• [ASSIGNMENT]:
Return, character for character, the lines from the one bearing "middle mcp: (152, 130)" through the end of the material. Omit everything before that line.

================

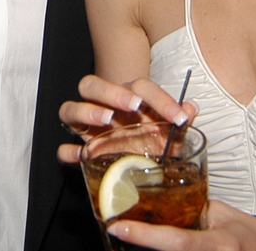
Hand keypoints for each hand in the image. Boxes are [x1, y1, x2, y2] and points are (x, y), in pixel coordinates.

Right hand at [58, 75, 195, 164]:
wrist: (143, 171)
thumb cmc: (154, 145)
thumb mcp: (171, 136)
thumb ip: (179, 122)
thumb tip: (191, 108)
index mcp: (129, 99)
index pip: (140, 86)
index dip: (160, 98)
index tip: (178, 117)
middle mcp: (104, 108)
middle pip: (92, 85)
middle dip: (111, 91)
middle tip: (133, 104)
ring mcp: (88, 128)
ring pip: (70, 108)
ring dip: (86, 111)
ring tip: (106, 120)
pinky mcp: (81, 153)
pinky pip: (64, 150)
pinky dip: (70, 153)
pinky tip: (81, 158)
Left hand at [108, 201, 255, 250]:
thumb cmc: (255, 238)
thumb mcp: (224, 217)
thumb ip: (195, 210)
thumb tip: (162, 202)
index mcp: (220, 244)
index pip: (175, 241)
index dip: (144, 235)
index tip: (116, 226)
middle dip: (142, 245)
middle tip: (119, 231)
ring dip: (153, 247)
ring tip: (134, 236)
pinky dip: (166, 248)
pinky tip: (154, 241)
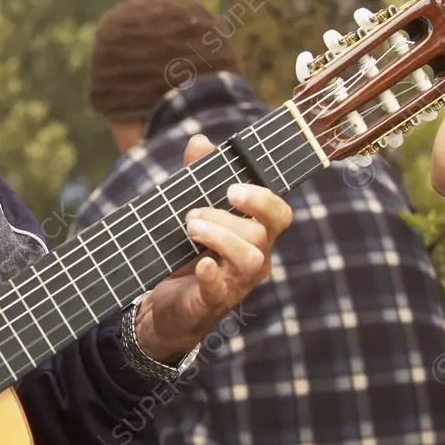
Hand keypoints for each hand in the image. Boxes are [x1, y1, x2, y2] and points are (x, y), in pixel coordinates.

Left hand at [133, 134, 292, 360]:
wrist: (165, 301)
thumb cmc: (187, 252)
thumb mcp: (191, 210)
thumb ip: (197, 177)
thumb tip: (200, 141)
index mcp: (254, 233)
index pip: (279, 214)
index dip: (263, 199)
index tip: (232, 188)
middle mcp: (254, 258)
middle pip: (261, 233)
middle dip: (226, 217)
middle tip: (193, 214)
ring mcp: (236, 283)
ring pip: (251, 260)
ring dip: (219, 238)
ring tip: (190, 229)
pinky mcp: (212, 303)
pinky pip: (220, 291)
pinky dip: (211, 275)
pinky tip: (201, 264)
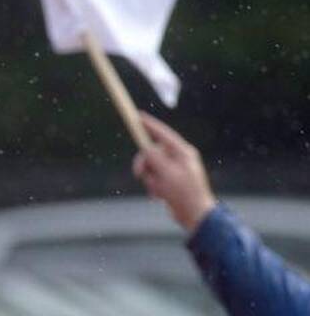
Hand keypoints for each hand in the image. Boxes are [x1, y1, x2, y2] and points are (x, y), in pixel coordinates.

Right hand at [132, 111, 217, 231]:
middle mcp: (179, 159)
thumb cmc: (185, 194)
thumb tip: (146, 148)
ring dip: (150, 179)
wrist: (195, 217)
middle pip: (152, 152)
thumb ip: (154, 157)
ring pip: (151, 166)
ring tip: (157, 191)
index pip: (163, 134)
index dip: (150, 124)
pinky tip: (158, 196)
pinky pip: (154, 177)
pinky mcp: (171, 181)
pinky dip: (153, 186)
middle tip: (138, 174)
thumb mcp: (167, 173)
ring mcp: (175, 170)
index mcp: (183, 153)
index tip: (137, 116)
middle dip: (144, 164)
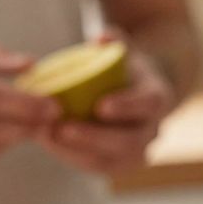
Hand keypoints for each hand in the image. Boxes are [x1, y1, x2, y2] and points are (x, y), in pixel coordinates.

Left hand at [38, 45, 172, 173]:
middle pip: (129, 142)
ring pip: (110, 161)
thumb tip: (100, 37)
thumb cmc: (124, 70)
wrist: (138, 98)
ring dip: (75, 150)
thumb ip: (115, 42)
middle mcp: (152, 130)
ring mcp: (137, 153)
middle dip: (93, 138)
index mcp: (157, 98)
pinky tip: (46, 141)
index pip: (149, 104)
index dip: (127, 106)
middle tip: (61, 129)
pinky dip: (69, 156)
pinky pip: (95, 166)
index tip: (101, 105)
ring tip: (45, 135)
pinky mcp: (117, 165)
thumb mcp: (124, 51)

================

• [SOLVED PROBLEM]:
middle mcp: (152, 130)
ring mcp: (137, 153)
middle dip: (93, 138)
index mcp: (157, 98)
pinky tip: (46, 141)
index pip: (149, 104)
index dip: (127, 106)
middle tip: (61, 129)
pinky dip: (69, 156)
pinky pip: (95, 166)
index tip: (101, 105)
ring tip: (45, 135)
pinky mcp: (117, 165)
thumb mcp: (124, 51)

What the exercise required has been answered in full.